Want to honor the herring girls in history
This year marks 120 years since the Norwegians started fishing herring from Siglufjörður, with herring fishing in Iceland spanning more than 150 years ago. Elefsen says that the Herring Museum has thus been the ideal place to hold a seminar in the boathouse after the inauguration of the memorial to further honour their history.
Herring girls taking a short coffee break at the salting facility of Sigfús Baldvinsson. From the left: Guðrún Bæringsdóttir, Ragna Jóhannsdóttir and Jóna G. Stefánsdóttir. Photo/Kristfinnur Guðjónsson/Herring Museum
“Of course, the herring girls are a big part of our history and their part may have been the least understood,” she says.

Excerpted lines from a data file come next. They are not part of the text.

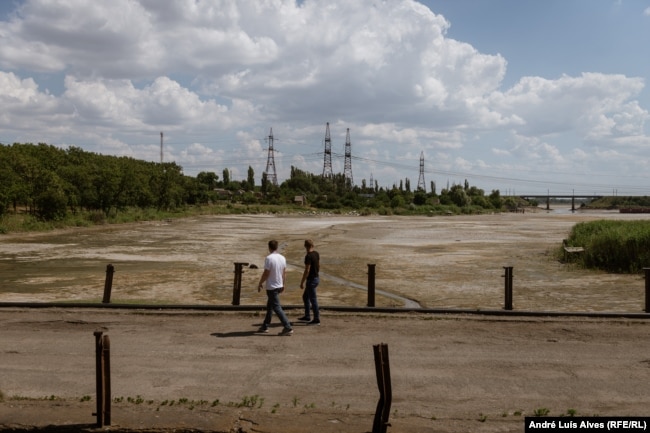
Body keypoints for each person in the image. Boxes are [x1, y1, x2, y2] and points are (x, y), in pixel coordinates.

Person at [257, 240, 293, 336]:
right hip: (279, 285)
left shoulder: (269, 258)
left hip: (272, 286)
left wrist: (260, 283)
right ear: (277, 247)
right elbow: (284, 273)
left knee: (276, 307)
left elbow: (266, 273)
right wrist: (283, 284)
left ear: (269, 247)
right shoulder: (282, 258)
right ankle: (265, 325)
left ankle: (287, 327)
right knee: (270, 306)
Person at [298, 239, 320, 325]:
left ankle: (316, 319)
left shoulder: (308, 256)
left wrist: (302, 282)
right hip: (316, 278)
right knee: (305, 297)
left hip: (311, 280)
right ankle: (307, 316)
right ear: (312, 245)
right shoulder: (316, 253)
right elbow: (318, 265)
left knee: (313, 300)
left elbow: (307, 270)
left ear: (306, 246)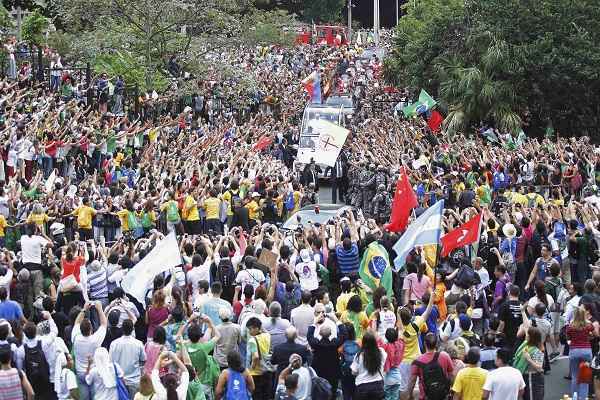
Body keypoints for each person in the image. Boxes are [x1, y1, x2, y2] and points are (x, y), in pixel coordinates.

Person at [72, 301, 108, 400]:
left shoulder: (76, 338)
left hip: (80, 373)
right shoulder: (95, 340)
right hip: (93, 372)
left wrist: (84, 309)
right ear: (91, 329)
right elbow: (104, 324)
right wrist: (99, 309)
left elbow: (77, 322)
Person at [408, 333, 454, 400]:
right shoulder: (445, 356)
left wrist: (410, 395)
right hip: (443, 394)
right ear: (436, 344)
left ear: (424, 343)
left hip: (426, 396)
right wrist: (451, 390)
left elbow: (412, 381)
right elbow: (451, 375)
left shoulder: (417, 361)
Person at [109, 319, 146, 397]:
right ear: (133, 329)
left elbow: (110, 362)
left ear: (122, 329)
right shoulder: (138, 344)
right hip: (133, 381)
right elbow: (144, 360)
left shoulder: (114, 344)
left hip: (120, 381)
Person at [567, 306, 597, 399]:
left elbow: (568, 338)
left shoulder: (570, 325)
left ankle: (574, 397)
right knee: (584, 376)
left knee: (575, 375)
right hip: (586, 351)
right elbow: (595, 334)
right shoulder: (588, 324)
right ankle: (582, 397)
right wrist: (589, 337)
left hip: (574, 351)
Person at [351, 331, 386, 400]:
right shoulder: (381, 352)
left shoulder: (359, 355)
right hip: (378, 386)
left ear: (363, 342)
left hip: (362, 387)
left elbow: (353, 372)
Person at [245, 317, 272, 400]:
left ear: (256, 328)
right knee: (266, 395)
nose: (249, 332)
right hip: (267, 370)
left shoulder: (252, 341)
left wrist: (251, 369)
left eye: (250, 329)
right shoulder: (267, 336)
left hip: (256, 373)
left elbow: (256, 356)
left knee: (257, 396)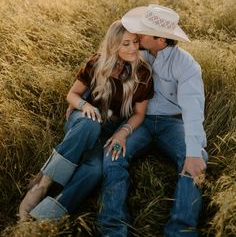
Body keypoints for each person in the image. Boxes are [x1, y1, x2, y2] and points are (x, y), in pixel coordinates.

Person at [18, 20, 153, 222]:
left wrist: (122, 132)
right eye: (126, 43)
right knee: (90, 123)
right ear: (113, 44)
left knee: (95, 170)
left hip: (107, 132)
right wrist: (85, 106)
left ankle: (48, 216)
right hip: (81, 121)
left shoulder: (143, 72)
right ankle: (44, 183)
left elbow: (139, 114)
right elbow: (72, 95)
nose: (133, 48)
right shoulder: (97, 62)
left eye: (135, 42)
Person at [98, 4, 207, 237]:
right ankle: (113, 228)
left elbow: (193, 110)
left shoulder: (186, 65)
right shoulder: (137, 53)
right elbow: (105, 61)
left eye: (143, 32)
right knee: (113, 153)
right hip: (140, 121)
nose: (137, 35)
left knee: (198, 160)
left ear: (161, 39)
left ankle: (181, 230)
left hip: (173, 124)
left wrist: (194, 151)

“There were thousands of herring women in the country through the years, and there were many of them who made it their life’s work, and it was of course just a summer job with the herring season lasting the summer,” Elefsen says.

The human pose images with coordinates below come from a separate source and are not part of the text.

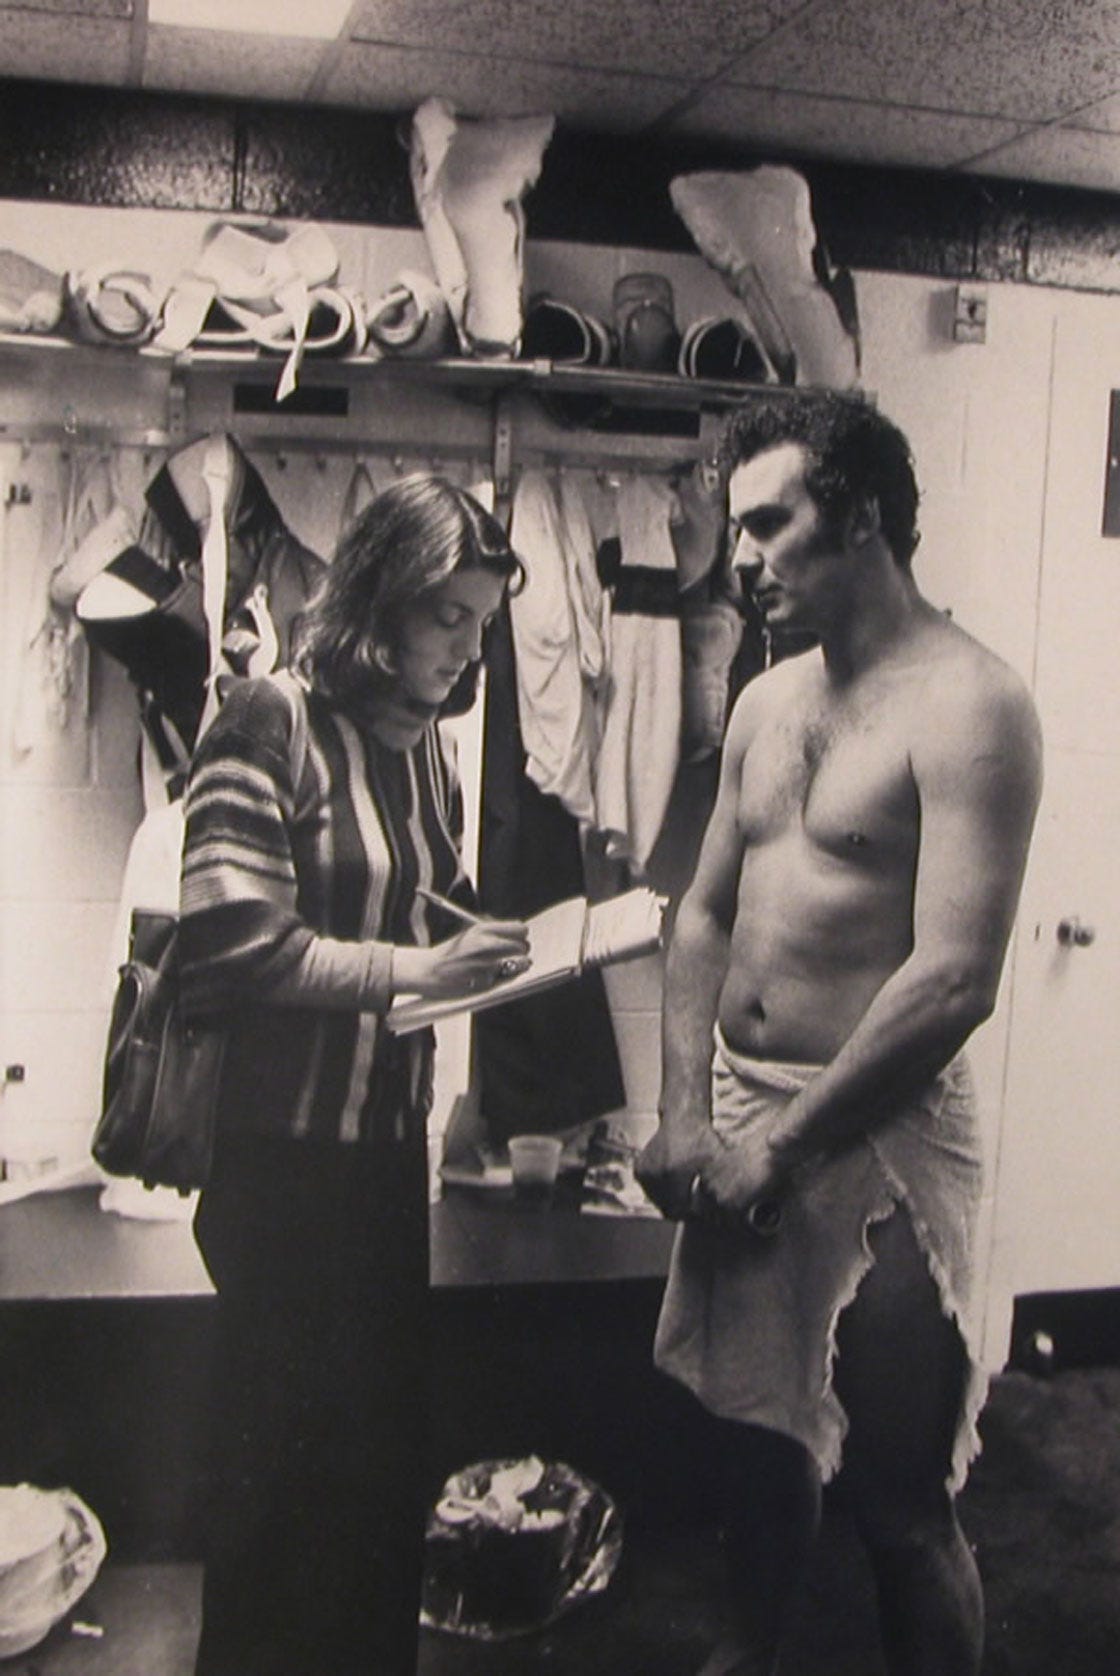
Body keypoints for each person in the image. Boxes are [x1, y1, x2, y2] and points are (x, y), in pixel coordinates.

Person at [637, 390, 1043, 1676]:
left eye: (767, 524)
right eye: (736, 529)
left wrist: (785, 1147)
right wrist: (682, 1111)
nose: (741, 558)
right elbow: (702, 911)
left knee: (898, 1501)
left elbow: (954, 977)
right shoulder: (766, 699)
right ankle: (747, 1652)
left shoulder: (972, 702)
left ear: (860, 515)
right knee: (759, 1455)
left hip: (879, 1133)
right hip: (742, 1112)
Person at [179, 474, 531, 1676]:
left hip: (383, 1158)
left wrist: (513, 949)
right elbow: (234, 940)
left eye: (482, 622)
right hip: (277, 1164)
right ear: (381, 597)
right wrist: (419, 965)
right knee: (275, 1483)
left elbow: (421, 908)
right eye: (448, 616)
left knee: (379, 1479)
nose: (467, 647)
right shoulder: (263, 719)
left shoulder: (422, 747)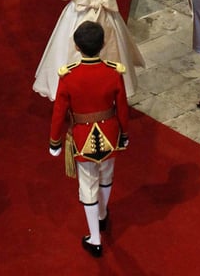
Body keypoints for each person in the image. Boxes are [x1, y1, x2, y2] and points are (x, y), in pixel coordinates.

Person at [49, 19, 129, 259]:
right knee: (107, 176)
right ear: (103, 44)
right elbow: (123, 108)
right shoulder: (113, 72)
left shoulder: (68, 76)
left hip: (83, 137)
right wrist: (124, 134)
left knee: (88, 184)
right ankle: (103, 215)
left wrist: (54, 141)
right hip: (110, 133)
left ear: (76, 46)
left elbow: (59, 112)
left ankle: (94, 238)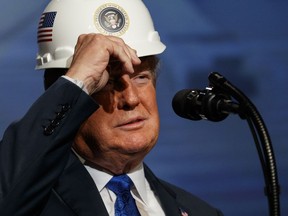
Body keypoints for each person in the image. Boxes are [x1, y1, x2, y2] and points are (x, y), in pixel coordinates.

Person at [0, 0, 223, 215]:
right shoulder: (31, 203)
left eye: (141, 77)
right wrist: (78, 78)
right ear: (72, 95)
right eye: (107, 82)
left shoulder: (200, 211)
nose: (131, 99)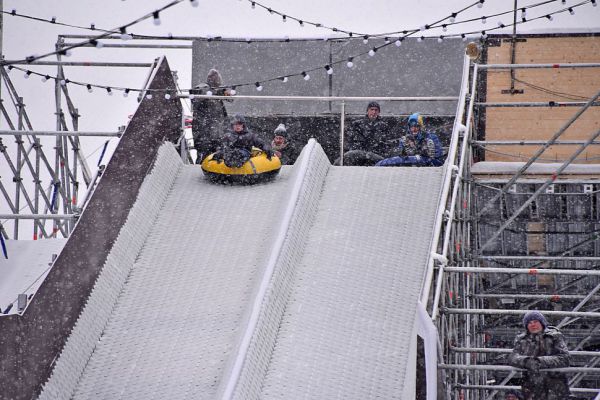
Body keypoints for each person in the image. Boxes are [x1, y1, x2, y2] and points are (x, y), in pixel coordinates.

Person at [507, 310, 571, 400]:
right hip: (531, 387)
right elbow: (512, 357)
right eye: (529, 323)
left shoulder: (555, 336)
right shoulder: (521, 339)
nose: (533, 325)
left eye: (536, 322)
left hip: (555, 387)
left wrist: (539, 361)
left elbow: (565, 358)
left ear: (542, 323)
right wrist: (527, 361)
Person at [191, 68, 232, 164]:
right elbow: (198, 92)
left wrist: (226, 93)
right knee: (203, 159)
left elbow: (231, 99)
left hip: (217, 135)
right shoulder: (203, 87)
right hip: (203, 134)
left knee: (217, 160)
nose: (217, 81)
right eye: (215, 79)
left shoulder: (217, 96)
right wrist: (219, 91)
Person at [376, 112, 444, 167]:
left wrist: (421, 152)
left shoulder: (431, 137)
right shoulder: (405, 140)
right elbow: (400, 155)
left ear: (421, 127)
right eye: (411, 127)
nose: (414, 129)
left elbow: (438, 159)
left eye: (416, 126)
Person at [340, 101, 394, 166]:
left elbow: (387, 144)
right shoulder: (357, 124)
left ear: (379, 112)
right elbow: (353, 142)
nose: (374, 112)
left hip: (378, 157)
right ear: (367, 111)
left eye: (376, 110)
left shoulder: (384, 126)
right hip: (360, 157)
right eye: (372, 109)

Paved the way for working women
She says that the herring girls were very successful and soon realized the importance of their work, including the founding of unions for girls and women. “They were not afraid to get up and demand more benefits. For example, they went on strike in 1925, almost 100 years ago.”
Elefsen says that it is important for the Herring Museum to make the story of the women’s lives known, but the herring girls, in her opinion, have paved the way for women in the workplace in Iceland. “They showed that women could also be active participants in the economy.”
Working through the days
She says that the herring girls’ work was extremely difficult and that many formerly herring girls interviewed by the museum talked about standing on the pier and salting herring for more than a day at a time. “They were supposed to be ready and available when the ships came ashore and then they worked until all the herring had been salted.”
The girls were paid per barrel, not every hour, so it also mattered to be quick about the salting. Elefsen said she is excited to honor their history at the seminar and with the memorial, as the former herring girls will be present at the ceremony.
Got a government grant
The memorial to the herring girls is a work by artist Arthur Ragnarsson, in collaboration with SR Mechanical Workshop in Siglufjörður. Arthur has been living in Sweden for many years, but he worked on the project in Siglufjörður.
Elefsen says the project started as a private initiative by individuals who wanted to honor the herring girls, in the capital of the herring, Siglufjörður. Later, the government then gave the project a massive grant of 15 million ISK.
The artpiece is quite bit, or in the height of humans and a pier was also constructed to support the work outside the Herring Museum. The work shocases three herring girls and herring barrels, with the artwork illuminated from the bottom of the herring drums showing a golden reflection of the work shimmering in the sea as dusk falls.